You can bet Michael Zeiler will be front and center to catch a glimpse of Aug. 21’s total solar eclipse.
Zeiler, of Santa Fe, is a self-proclaimed “eclipse chaser.”
“After someone sees a total solar eclipse for the first time, their immediate question is, ‘When and where is the next one?’ ” Zeiler said.
For Zeiler, that first time was in 1991 in Baja California, Mexico.
Since then, Zeiler has traveled the world to see seven more: from a farm in rural Austria to the tropical rainforests of Gabon to the ice-covered Norwegian archipelago of Svalbard.
“It’s like being on an alien planet,” he said. “It’s the most beautiful object in nature.”
On Aug. 21, you’ll find him in Casper, Wyo., for what’s being called the “Great American Eclipse.”
The “path of totality” – a 70-mile-wide swath of land stretching from coast to coast, where the moon will completely block out the sun for a few minutes – includes parts of around a dozen states.
The path cuts north of New Mexico, so Aug. 21’s view won’t be quite as striking in Albuquerque, since only 73 percent of the sun will be covered.
A solar eclipse occurs when the moon passes directly between the sun and Earth, blocking out parts or all of the sun.

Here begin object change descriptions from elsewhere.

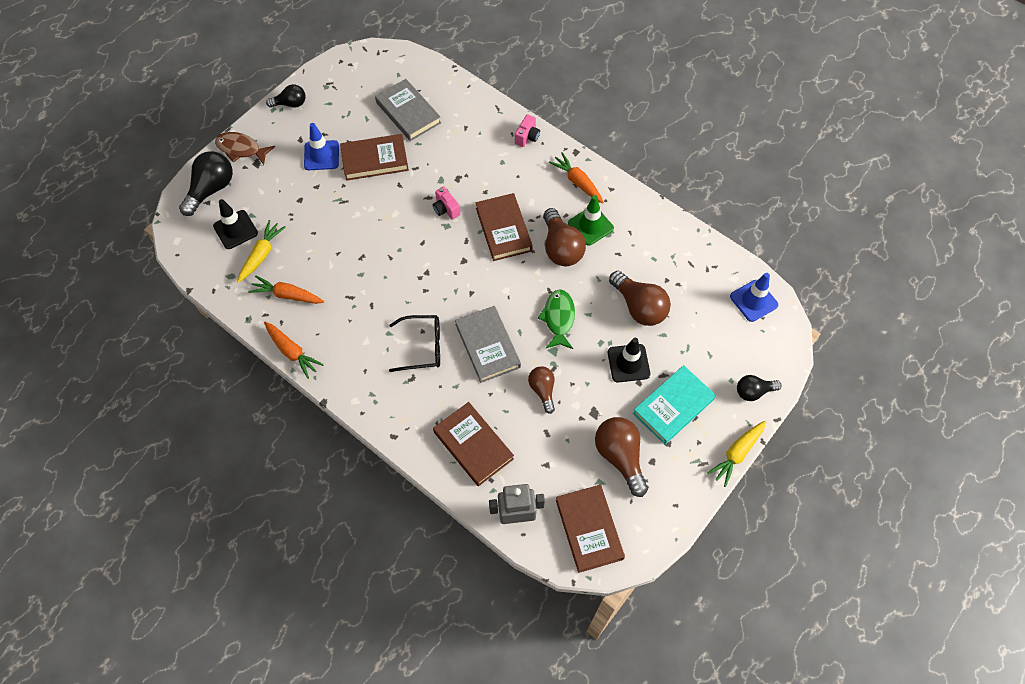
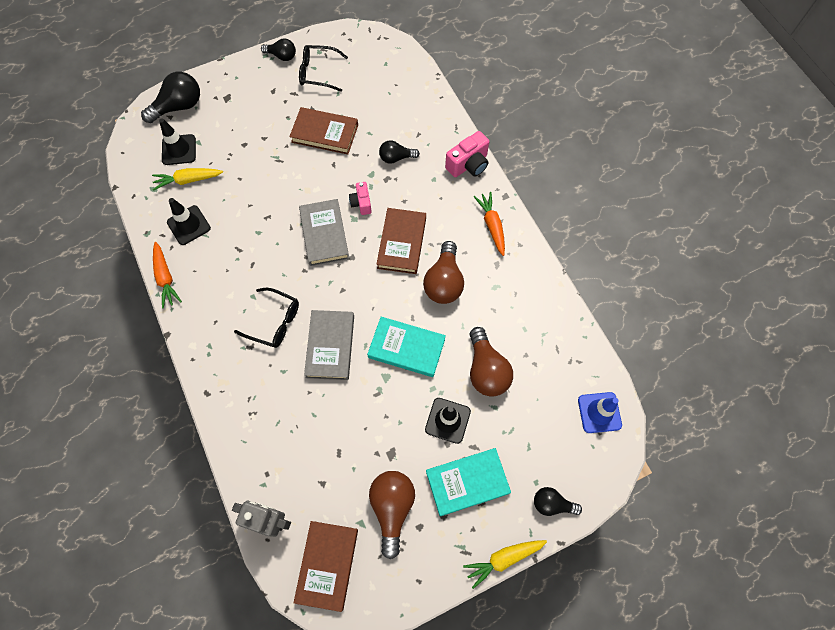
camera: 25 degrees right, 5 degrees up
brown fish [215,132,275,165] -> none
yellow carrot [237,220,286,283] -> yellow carrot turned 150 degrees counterclockwise [152,168,223,190]
orange carrot [248,275,324,304] -> black traffic cone [167,198,211,245]
blue traffic cone [304,123,339,170] -> none
grey book [375,79,441,141] -> grey book moved to [299,199,349,266]
brown book [433,402,514,486] -> none
pink camera [515,114,540,147] -> pink camera [445,131,489,177], size x1.58
brown light bulb [528,366,555,414] -> none
green fish [538,290,575,349] -> turquoise book [367,317,446,377]
green traffic cone [568,195,614,246] -> none
none -> black glasses [299,45,348,92]
none -> black light bulb [379,140,420,164]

Looking directly at the sun can be harmful to the eyes, even when most of it is blocked by the moon, so special viewing devices or techniques are needed.

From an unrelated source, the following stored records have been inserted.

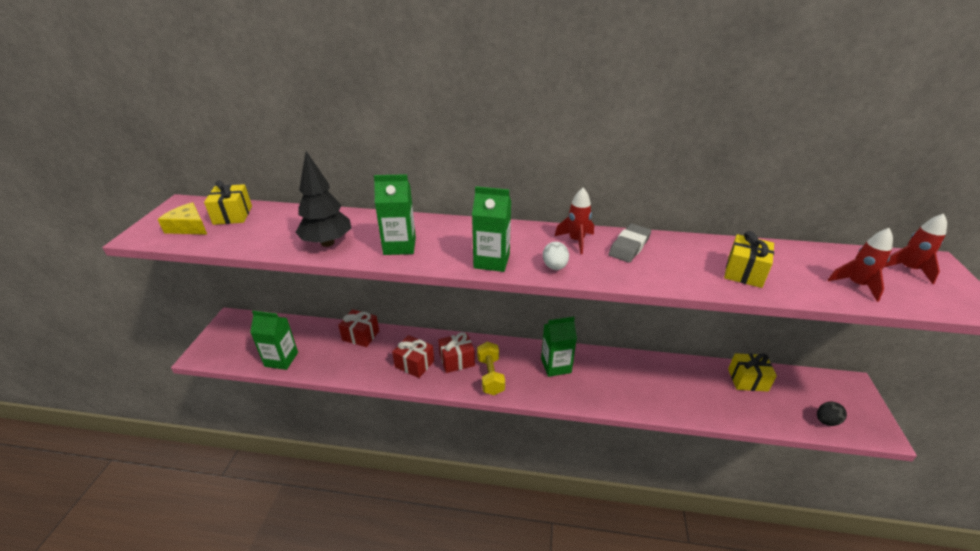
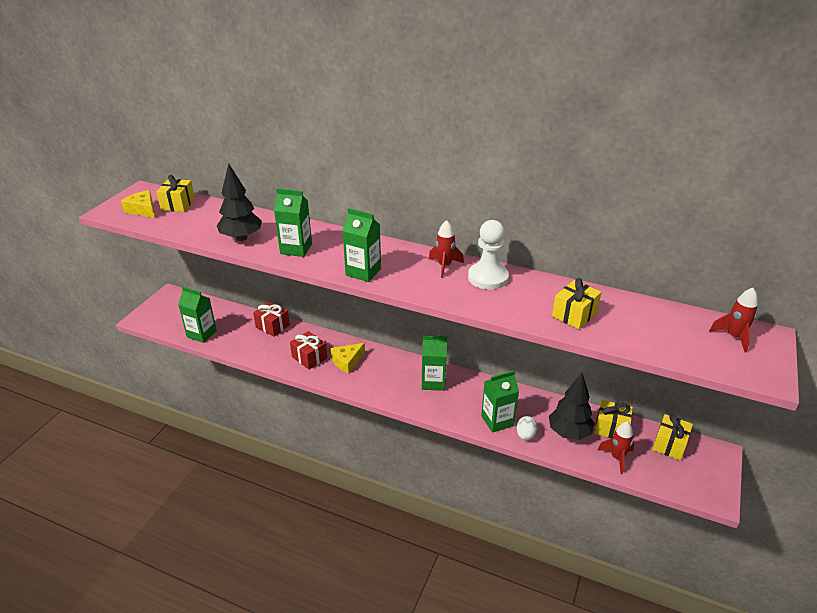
camera: 15 degrees right, 0 degrees up
red gift [438,332,475,373] -> yellow cheese [331,343,365,373]
yellow dumbbell [477,342,505,395] -> none
white egg [543,242,569,270] -> white egg moved to [516,416,538,440]
grey eraser [609,224,651,263] -> white pawn [468,220,509,290]
black egg [817,402,847,426] -> none
red rocket [828,228,893,302] -> red rocket moved to [598,421,634,474]
none -> green carton [481,371,519,433]
none -> black tree [549,373,595,440]
none -> yellow gift [652,414,693,461]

In Albuquerque, the eclipse will begin at 10:20 a.m., peak at 11:45 a.m. and finish at 1:13 p.m.
“Even though we’re not in the path of totality, it’s still really cool to see the moon covering our sun when we’re used to just seeing it up there,” said University of New Mexico associate professor of physics and astronomy Ylva Pihlström in a news release. She described Albuquerque’s view of the upcoming eclipse as like a bright, crescent moon.
Pihlström and UNM students will host a viewing party at the UNM Campus Observatory on the day of the eclipse.

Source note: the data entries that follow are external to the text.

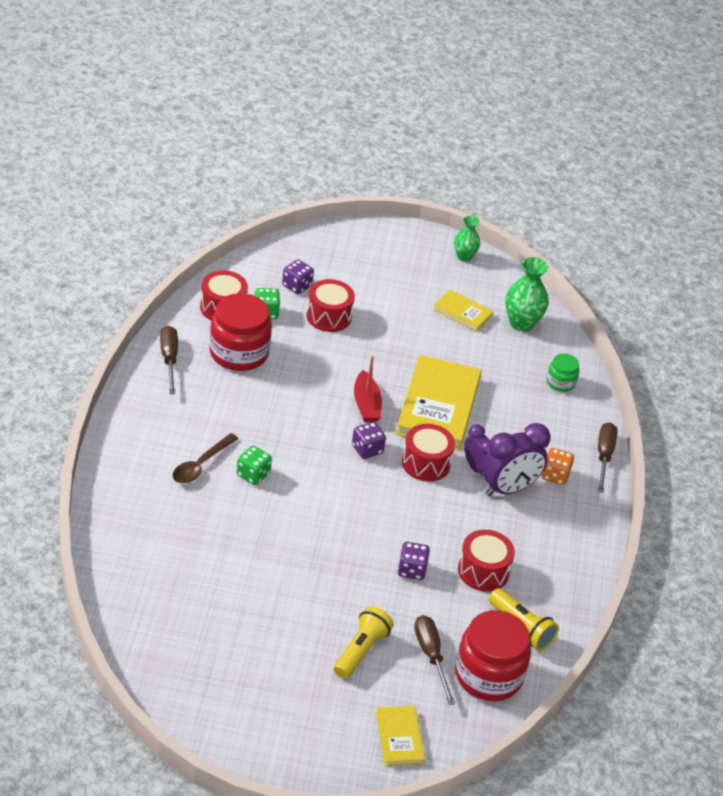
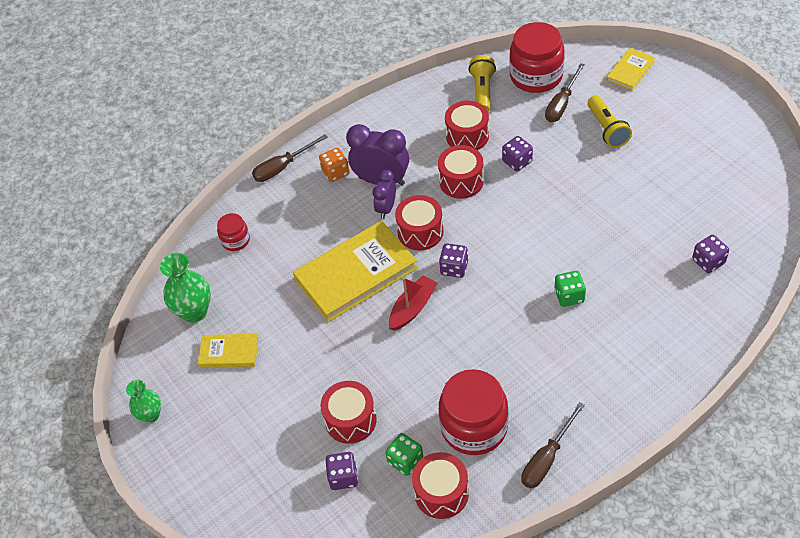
camera: 125 degrees left, 10 degrees up
brown spoon [173,433,238,484] -> none
yellow flashlight [334,606,394,679] -> yellow flashlight turned 90 degrees counterclockwise [587,95,632,148]
yellow book [433,289,493,332] -> yellow book turned 75 degrees counterclockwise [198,334,259,368]
green jar [547,353,579,392] -> red jar [217,213,250,251]
none -> red drum [438,145,484,199]
none -> purple dice [692,235,729,273]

The observatory’s 14-inch, professional telescope will allow viewers to safely observe the event.
A few hours to the northwest, Chaco Culture National Historical Park will also host eclipse activities, including telescope viewing and a live feed of the total eclipse.
An ancient perspective on solar eclipses will also be available at the park; the Chacoan people were known to mark the sun’s movements, and many believe a petroglyph at the site depicts the A.D. 1097 total solar eclipse.
Short talks at the “Piedra del Sol” will be given throughout the day.
“Everyone can come out and view the sky just like they did 1,000 years ago,” said Nathan Hatfield, the park’s chief of interpretation.
Zeiler, creator of greatamericaneclipse.com, suggested a different viewing method.
The spaces between the leaves of deciduous trees act as mini-projectors of the eclipse.
“The little shafts of light will form a whole series of crescent shapes on the ground,” Zeiler said.
Albuquerqueans may remember the 2012 eclipse, when the city was in the path of an annular eclipse.
Annular eclipses occur when the moon and sun are aligned, but the moon appears smaller than the sun. Therefore, the outer edges of the sun are still visible during its peak.
“Very cool, but not as dramatic as a total solar eclipse, because the corona (the outermost layer of the sun’s atmosphere, visible only during a total eclipse) will not become visible,” said Zeiler.
If Zeiler’s testimony has inspired you to take a weekend road trip, the closest place to Albuquerque in the path of totality is Glendo, Wyo.
That’s about a 10-hour, 650-mile drive.
“However, make clear to your readership that it won’t be possible to stay overnight in Denver or Fort Collins and casually drive to Glendo on the morning of the eclipse,” Zeiler said, adding that the eclipse is expected to create huge traffic delays on Interstate 25. “Best if people arrive the day before and if that’s not possible, leave at midnight to the Glendo area. Or take some smaller roads.”
The Colorado Department of Transportation is predicting heavy interstate traffic in the days before and after the eclipse.
Around 600,000 people are expected to travel to Wyoming alone to view the eclipse.
Maybe not the most relaxing weekend getaway, but Zeiler said it’s worth it.
“People will never regret the effort,” he said. “You’ll be giddy to see it, but you’ll feel a tinge of sorrow when it’s over.”
If you’ve caught the bug, another total solar eclipse is scheduled to pass through the continental U.S. in 2024.